What has cancer taught me recently? A little planning is a good thing; too much planning is a waste of precious time. There’s much more living to be done than hours in a day. Letting go is awfully hard, but it’s the only way to experience life in the moment, to seize the day, and experience every precious atom and molecule spinning and dancing. Don’t look back with regret or nostalgia. The past tense lens, for any of us, does not offer a clear, true view. It is clouded by emotions, fear, longing, and rationalizations. Loving God and loving neighbor is plenty enough to focus on without any religious wars or theological conundrums. The Christ is too big to get caught up in our petty little control wars, too vast to be hampered by our desire to control the divine impulse. Let God be God and hang on for the ride. Life is precious. Most things don’t matter much at all: people do, justice and fairness do, being satisfied with enough matters, and love always wins.

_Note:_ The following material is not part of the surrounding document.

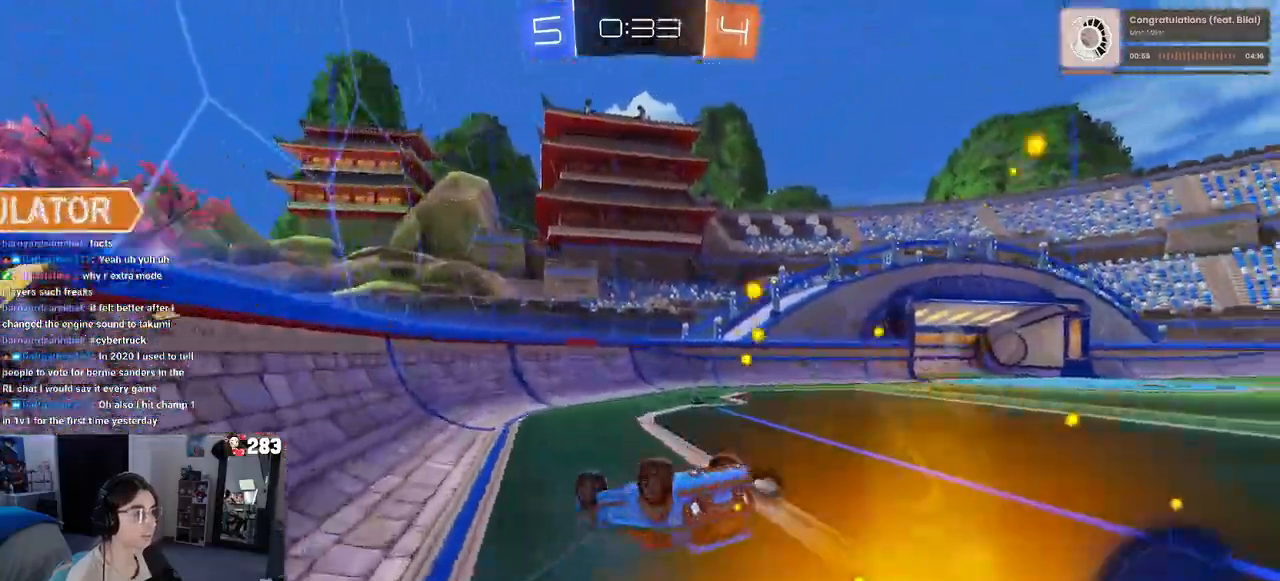
{"buttons": ["TRIANGLE", "R2"], "left_stick": "center", "right_stick": "center", "events": [[100, "left_stick", "right"], [200, "left_stick", "down-right"], [367, "SQUARE", "up"], [433, "left_stick", "center"], [450, "TRIANGLE", "down"]]}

I’m learning a lot from my teacher Cancer. Some of the lessons are so hard, but I wouldn’t miss the aha moments and the wisdom offered. I wouldn’t trade one second of this precious life, and yes I pray for many more years–I’m only human, after all. But I just don’t know, and I’m not going to let that spoil the party. We’ve got some serious living to do, my friends! Thanks for stopping in. Take care. Stay safe. Love all you can with all you’ve got. Live. Really live.

4 thoughts on “Huh?

  1. Years ago, I came to the realization I was not the driver on the Bus of Life. Fortunately, I know wherever life travels take me, my driver (our Lord and Savior) is wise, merciful, unequaled, forgiving, full of love, and will never leave me. We really do not know life’s route, but we have a great companion. So, thanks for your commentary, and I concur when you say, “Let God be God and hang on for the ride.” Peace!

  2. Thank you Sharron for all the hope you carry in you – deep into your bones. I am also praying for many more years of real joy-filled life for you (and all of us lucky enough to be around you).

  3. Sharron, when I read this last week in my email, your message really touched my heart. Challenged me, too! I was having a pity party, but your honesty about what you’re facing served as a wake up call. Live! Live! Live! Don’t wallow in the tough stuff, but appreciate the gift part of life. Hope. Love. Thank you.